"Doesn't it seem to you," asked Madame Bovary, "that the mind moves more freely in the presence of that boundless expanse, that the sight of it elevates the soul and gives rise to thoughts of the infinite and the ideal?”
Gustav Flaubert, Madame Bovary (1856)
Mike and I spent the week before Thanksgiving with friends in the Southern Outer Banks of North Carolina. The resort town of Emerald Isle is on a 30-mile-long pencil of low-lying land attached to the mainland only by a bridge at either end. The island has a sound on one side and the Atlantic Ocean on the other, and the towns along the island are known as the Crystal Coast. There are no high-rises along the beach, just unbroken rows of vacation houses just feet from the dunes, almost all of them empty in November – except ours.So we woke up in the mornings and fell asleep at night to the sounds of the sea through the open windows. Like many people, I’ve never been good at stilling my mind, but somehow it becomes much easier to do when sitting on a strand of wet sand just watching the waves. There can be no more soothing sensation in the world. Every muscle in my body relaxes from its habitual semi-clench. I’m sure it’s partly because wave sounds are what all humans remember from being inside our mothers’ bellies. But in my case, it’s also because the North Sea provided the everlasting soundtrack of my childhood so, wherever I am in the world – the Carolinas, the English Channel, Tahiti - the sea is always home.
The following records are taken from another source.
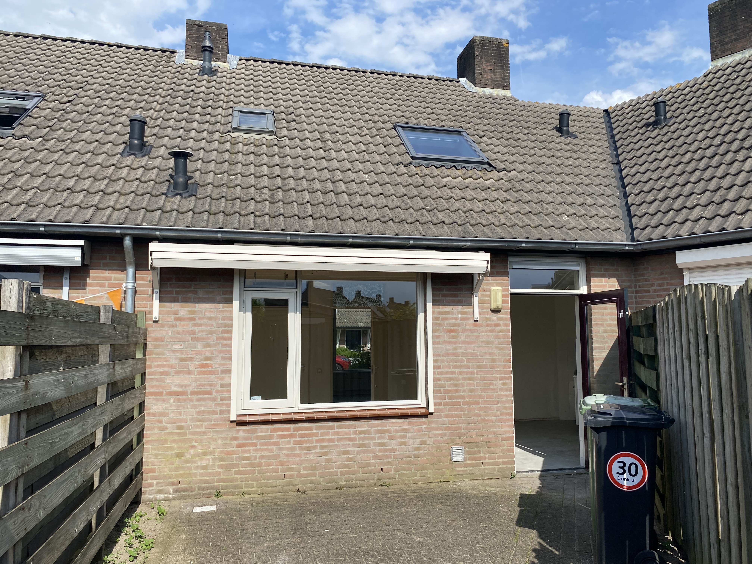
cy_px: 282
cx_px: 376
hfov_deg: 67.3
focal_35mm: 26
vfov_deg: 53.1
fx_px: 565
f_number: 1.8
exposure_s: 1/2817
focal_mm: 4.25
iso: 32
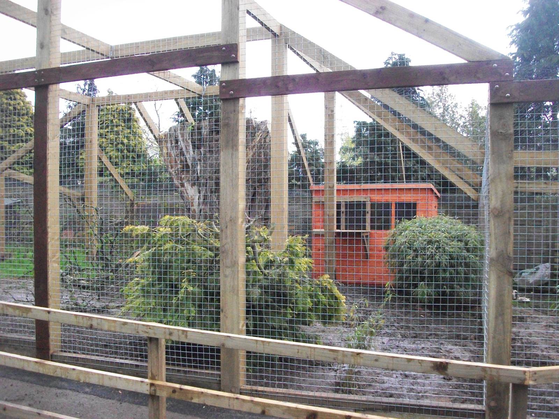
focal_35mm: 32
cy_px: 210
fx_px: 517
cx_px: 280
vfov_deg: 44.2
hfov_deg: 56.8
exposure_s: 1/500
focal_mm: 5.7
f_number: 2.9
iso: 622
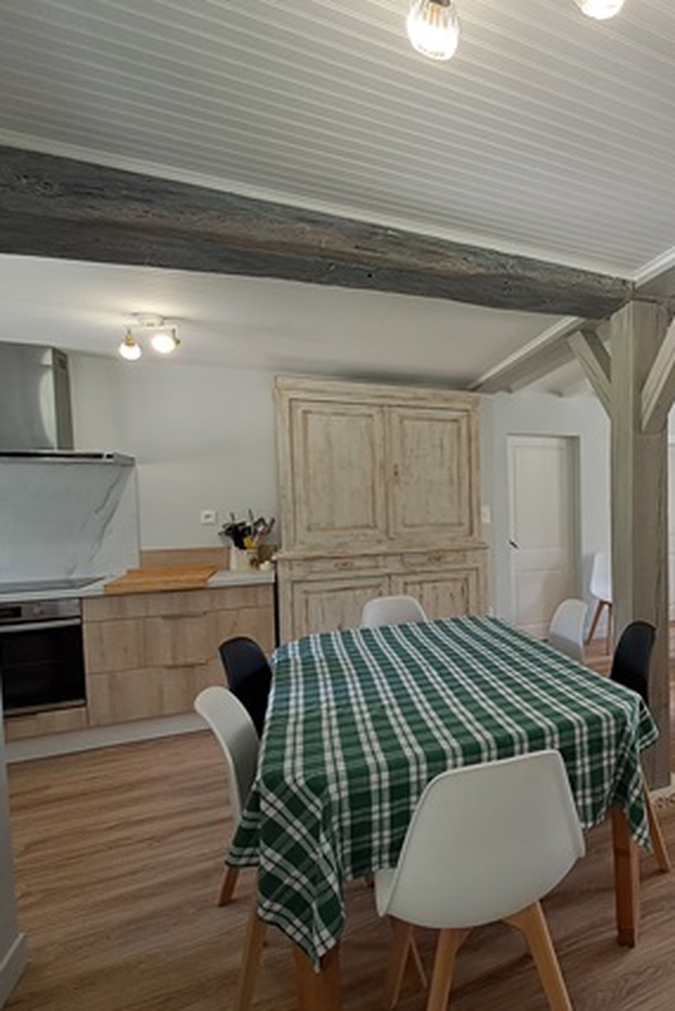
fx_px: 534
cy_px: 526
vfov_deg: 86.8
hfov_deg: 56.0
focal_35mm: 19
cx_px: 606
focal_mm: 1.42
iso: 64
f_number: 2.2
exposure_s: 1/50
Our first two days in Emerald Isle were so hot it was impossible to sit for long in the direct sun. We wore shorts and tee-shirts, and I even waded in the Atlantic. But then the weather turned grey and cold. Mike and I tried to play tennis on the town’s courts and had to battle the icy wind that whipped the ball around. Then on the last full day of our week, the wind died down and the sky cleared, and we walked on the beach in sweaters and jackets, feeling the warmth of the sun on our faces. From blazing sun to cloud-curdled skies to chilly brilliance all in the space of a week.I spent the days reading and writing, gazing out at the shrimp boats with their masts akimbo, balanced on the horizon like bathtub toys. Lines of pelicans – still an exotic wonder to my European eyes – flew low over the water in perfect formation. And several times a day we would spot a pod of dolphins cresting through the silver shimmer on the grey Atlantic water.
On my beach walks, I was fascinated by how the tiny sanderlings would skitter across the wet sand with the ebb and flow of waves, always just ahead of the foam. And on several days I saw huge congregations of sea birds holding a vigil on the flat wet sand, all tightly packed and facing the same way – herring gulls, black-backed gulls, willets, terns, and every kind of sandpiper. They seemed impervious to the proximity of a human, but at the approach of a dog, however docile, they would rise en masse only to settle down again a few yards further down the beach. Once Mike and I came across a dead cormorant on its back in the wet sand, as black as an oil slick and perfect except for a slight pink perforation on its breast.Now we’re back in wintry Washington, with the rush and hustle of the holiday season upon us, and I’m already losing that unclenched tranquil feeling I had as I sat at the water’s edge. The sea is no longer just outside my window, but I know I must learn to listen to the inner ocean that is always there in my memory and imagination.